## Texte fourni
Et cela pourrait n’être que le début des effets négatifs sur la prospérité de la plupart des Américains. Si Trump augmente les droits de douane sur les produits importés, certains partenaires commerciaux des États-Unis, sinon tous, prendront selon toute probabilité des mesures de rétorsion, en relevant leurs barrières douanières pou les exportations américaines. À mesure que les entreprises américaines tournées vers l’exportation – qui, pour la plupart, offrent des salaires élevés – réduiront leur production, comparativement à ce qu’elles auraient produit dans un autre contexte, on peut s’attendre à une baisse du nombre des emplois bien rémunérés.

Des pays comme la Chine peuvent par ailleurs recourir à un vaste arsenal de mesures punitives contre les entreprises américaines actives sur leur territoire. L’effet net en sera une réduction supplémentaire de l’emploi, tant dans le monde qu’aux États-Unis. L’histoire abonde en « guerres commerciales », et elles ne se sont jamais bien conclues.

## Consigne
Pouvez-vous citer mot pour mot, et en entier, le texte ci-dessus sur les droits de douane ?

Données enregistrées
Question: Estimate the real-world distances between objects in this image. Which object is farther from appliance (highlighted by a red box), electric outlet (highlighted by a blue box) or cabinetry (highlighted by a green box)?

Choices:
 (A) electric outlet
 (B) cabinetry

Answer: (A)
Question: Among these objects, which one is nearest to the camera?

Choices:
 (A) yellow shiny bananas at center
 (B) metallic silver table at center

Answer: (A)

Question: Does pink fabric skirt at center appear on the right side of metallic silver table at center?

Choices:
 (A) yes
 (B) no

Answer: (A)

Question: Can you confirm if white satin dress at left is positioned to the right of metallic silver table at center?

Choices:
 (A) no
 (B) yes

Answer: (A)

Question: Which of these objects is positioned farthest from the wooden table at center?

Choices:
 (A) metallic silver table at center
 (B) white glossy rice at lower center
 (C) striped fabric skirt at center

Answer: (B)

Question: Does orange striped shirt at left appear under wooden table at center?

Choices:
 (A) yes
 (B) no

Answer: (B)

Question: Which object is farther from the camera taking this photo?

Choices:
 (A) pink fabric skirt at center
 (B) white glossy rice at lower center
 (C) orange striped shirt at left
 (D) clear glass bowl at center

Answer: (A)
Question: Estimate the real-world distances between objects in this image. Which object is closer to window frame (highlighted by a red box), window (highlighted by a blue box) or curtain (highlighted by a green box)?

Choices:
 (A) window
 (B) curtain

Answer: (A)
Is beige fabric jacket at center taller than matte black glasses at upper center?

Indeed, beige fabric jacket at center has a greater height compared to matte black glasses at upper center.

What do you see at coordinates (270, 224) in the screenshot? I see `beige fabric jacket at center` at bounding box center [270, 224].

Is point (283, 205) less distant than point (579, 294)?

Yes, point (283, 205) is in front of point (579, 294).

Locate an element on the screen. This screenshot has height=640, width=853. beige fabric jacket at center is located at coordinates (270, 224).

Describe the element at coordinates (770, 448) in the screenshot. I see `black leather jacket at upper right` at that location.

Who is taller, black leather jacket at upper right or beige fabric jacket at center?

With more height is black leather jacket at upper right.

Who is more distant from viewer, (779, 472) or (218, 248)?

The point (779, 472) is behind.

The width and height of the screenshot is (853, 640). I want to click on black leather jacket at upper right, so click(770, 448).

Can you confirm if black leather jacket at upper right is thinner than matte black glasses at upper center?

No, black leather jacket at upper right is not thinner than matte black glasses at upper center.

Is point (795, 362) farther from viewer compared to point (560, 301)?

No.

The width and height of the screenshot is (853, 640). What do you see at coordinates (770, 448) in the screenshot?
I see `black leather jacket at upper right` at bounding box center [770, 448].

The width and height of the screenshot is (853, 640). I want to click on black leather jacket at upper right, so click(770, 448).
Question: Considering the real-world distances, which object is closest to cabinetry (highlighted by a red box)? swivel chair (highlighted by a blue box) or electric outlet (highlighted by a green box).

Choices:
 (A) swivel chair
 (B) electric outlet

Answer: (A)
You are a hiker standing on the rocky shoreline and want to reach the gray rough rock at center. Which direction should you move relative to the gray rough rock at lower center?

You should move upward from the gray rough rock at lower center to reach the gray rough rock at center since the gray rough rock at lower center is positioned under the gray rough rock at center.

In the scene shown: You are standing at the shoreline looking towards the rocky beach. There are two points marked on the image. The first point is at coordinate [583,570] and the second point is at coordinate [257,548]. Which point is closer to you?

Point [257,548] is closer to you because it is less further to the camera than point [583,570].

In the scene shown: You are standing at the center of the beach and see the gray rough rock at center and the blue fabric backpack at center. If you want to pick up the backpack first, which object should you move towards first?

## Réponse finale
Et cela pourrait n’être que le début des effets négatifs sur la prospérité de la plupart des Américains. Si Trump augmente les droits de douane sur les produits importés, certains partenaires commerciaux des États-Unis, sinon tous, prendront selon toute probabilité des mesures de rétorsion, en relevant leurs barrières douanières pou les exportations américaines. À mesure que les entreprises américaines tournées vers l’exportation – qui, pour la plupart, offrent des salaires élevés – réduiront leur production, comparativement à ce qu’elles auraient produit dans un autre contexte, on peut s’attendre à une baisse du nombre des emplois bien rémunérés.

Des pays comme la Chine peuvent par ailleurs recourir à un vaste arsenal de mesures punitives contre les entreprises américaines actives sur leur territoire. L’effet net en sera une réduction supplémentaire de l’emploi, tant dans le monde qu’aux États-Unis. L’histoire abonde en « guerres commerciales », et elles ne se sont jamais bien conclues.